Berlin Wall is referred to as The wall in the article Barack Obama is referred to as Obama, Barrack Hussein Obama II, The first Black President of the USA in the article
Tokenisation of text into sentences
- Getting all the sentences which contain the entities and their context and removing all other sentences from the text.
- Storing it in the pandas dataframe with the columns for sentence, entities present, and position of head and tail entities. (Some sentences might have more than 2 entities, have to look)

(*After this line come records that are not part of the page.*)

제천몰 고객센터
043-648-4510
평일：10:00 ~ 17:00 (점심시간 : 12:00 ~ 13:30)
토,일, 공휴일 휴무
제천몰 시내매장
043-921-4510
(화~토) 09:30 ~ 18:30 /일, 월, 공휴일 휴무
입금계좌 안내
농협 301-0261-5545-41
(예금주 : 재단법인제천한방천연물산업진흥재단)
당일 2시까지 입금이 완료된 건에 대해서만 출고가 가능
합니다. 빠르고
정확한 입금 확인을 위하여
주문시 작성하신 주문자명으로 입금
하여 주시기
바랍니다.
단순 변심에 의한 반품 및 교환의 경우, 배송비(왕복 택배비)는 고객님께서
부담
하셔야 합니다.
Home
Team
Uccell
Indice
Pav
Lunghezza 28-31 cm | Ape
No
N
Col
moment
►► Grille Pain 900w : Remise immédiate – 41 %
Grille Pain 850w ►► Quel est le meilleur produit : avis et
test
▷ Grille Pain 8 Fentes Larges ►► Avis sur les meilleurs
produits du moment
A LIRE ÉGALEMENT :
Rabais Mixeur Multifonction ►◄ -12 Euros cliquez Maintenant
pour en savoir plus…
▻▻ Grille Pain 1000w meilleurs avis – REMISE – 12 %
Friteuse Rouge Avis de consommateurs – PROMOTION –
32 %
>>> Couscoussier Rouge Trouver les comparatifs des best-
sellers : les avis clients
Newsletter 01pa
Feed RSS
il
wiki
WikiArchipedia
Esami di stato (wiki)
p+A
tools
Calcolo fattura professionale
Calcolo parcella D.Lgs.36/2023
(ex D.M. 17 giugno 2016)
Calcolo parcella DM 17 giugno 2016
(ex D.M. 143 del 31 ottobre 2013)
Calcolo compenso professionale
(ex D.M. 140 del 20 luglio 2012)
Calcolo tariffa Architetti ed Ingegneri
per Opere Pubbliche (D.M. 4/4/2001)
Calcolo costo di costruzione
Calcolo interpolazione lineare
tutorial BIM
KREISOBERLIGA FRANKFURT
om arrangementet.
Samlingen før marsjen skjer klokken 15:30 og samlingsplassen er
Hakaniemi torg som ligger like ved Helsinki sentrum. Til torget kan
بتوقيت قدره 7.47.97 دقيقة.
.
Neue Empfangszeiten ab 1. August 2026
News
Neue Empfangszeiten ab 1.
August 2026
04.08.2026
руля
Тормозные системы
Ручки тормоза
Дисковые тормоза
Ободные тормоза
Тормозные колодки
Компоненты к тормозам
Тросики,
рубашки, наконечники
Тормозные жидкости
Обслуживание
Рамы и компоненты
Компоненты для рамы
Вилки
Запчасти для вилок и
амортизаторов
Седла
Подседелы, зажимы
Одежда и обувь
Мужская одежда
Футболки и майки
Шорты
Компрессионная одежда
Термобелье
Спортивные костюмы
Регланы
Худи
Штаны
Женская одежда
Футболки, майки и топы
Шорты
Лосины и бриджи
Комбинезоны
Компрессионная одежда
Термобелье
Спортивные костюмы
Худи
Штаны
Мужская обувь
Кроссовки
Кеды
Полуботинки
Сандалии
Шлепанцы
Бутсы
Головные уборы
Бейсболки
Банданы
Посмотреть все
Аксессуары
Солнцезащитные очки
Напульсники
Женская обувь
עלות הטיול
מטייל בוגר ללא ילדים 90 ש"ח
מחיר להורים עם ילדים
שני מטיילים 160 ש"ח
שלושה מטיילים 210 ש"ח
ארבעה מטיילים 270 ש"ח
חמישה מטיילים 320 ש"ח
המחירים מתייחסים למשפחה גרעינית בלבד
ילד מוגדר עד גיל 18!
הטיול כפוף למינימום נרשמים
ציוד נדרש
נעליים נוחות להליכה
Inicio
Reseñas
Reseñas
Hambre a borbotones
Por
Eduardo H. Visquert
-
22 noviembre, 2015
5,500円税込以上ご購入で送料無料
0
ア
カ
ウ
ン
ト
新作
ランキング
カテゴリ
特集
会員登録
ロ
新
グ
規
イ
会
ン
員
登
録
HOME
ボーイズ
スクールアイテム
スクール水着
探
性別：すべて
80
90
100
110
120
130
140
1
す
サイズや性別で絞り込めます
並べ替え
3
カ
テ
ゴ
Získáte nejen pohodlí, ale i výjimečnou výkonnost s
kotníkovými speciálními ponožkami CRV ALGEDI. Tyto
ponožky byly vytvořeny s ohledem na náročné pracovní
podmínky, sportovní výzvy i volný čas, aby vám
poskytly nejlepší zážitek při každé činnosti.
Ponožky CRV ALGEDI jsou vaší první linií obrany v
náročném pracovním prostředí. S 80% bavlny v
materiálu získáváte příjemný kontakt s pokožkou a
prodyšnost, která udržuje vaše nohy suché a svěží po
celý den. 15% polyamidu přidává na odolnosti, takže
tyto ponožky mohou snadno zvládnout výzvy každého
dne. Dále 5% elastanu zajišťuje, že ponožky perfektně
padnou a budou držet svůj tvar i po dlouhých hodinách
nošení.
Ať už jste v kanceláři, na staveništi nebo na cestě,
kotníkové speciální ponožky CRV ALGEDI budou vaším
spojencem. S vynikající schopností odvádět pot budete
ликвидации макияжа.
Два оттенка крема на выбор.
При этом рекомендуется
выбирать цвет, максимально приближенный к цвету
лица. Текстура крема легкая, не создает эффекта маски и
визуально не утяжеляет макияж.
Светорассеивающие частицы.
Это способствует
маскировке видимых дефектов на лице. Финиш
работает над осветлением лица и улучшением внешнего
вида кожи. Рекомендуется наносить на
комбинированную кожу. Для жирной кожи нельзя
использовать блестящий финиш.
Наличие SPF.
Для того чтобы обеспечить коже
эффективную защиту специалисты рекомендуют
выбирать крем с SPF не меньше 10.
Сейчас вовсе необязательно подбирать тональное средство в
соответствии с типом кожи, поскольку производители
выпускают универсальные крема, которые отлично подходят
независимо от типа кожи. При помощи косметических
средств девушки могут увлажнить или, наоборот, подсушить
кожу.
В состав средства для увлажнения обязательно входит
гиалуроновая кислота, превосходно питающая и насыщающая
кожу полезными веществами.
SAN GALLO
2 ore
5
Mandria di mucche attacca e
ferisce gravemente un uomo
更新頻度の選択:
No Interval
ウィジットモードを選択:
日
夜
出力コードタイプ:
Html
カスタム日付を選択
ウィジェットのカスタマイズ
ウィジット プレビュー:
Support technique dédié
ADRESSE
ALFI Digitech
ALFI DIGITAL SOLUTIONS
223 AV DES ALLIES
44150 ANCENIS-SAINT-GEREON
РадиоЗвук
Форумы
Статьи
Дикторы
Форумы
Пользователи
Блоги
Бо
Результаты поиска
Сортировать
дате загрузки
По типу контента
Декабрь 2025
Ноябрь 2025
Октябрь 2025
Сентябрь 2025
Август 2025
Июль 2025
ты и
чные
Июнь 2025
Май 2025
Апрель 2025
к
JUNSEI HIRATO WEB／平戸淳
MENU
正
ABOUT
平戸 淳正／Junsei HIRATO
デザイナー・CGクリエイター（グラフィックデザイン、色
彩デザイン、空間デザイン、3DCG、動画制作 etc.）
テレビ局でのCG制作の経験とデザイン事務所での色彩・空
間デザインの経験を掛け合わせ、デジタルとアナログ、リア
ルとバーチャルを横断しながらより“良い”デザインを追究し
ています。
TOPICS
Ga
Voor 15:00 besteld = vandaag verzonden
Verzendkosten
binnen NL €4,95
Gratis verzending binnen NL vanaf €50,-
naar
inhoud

For tokenisation into sentences, the SpaCy library can be used.
OpenNRE
I plan to do relation extraction with the help of the OpenNRE framework initially. Sentence level relation extraction using wiki80 dataset with 80 classes(relations) and 56,000 instances.
OpenNRE has the following released models for sentence-level relation extraction:
- wiki80_cnn_softmax: trained on wiki80 dataset with a CNN encoder.
- wiki80_bert_softmax: trained on wiki80 dataset with a BERT encoder.
- wiki80_bertentity_softmax: trained on wiki80 dataset with a BIRT encoder.
After installing OpenNRE, open Python and load OpenNRE:
>>> import opennre
Then load the model with its corresponding name:
>>> model = opennre.get_model('wiki80_cnn_softmax')
After loading it, you can do relation extraction with the following format:
>>> model.infer({'text': 'He was the son of Máel Dúin mac Máele Fithrich, and grandson of the high king Áed Uaridnach (died 612).', 'h': {'pos': (18, 46)}, 't': {'pos': (78, 91)}})
The infer function takes one dict as input. The text key represents the sentence and the h/ t
keys represent head and tail entities, in which pos (position) should be specified.
The model will return the predicted result as:
>>> ('father', 0.5108704566955566)
Fig5
Ponder
One thing to be noticed is whether the sentence is Kate lives in Delhi or Kate lived in Delhi, both extract the relation {residence}.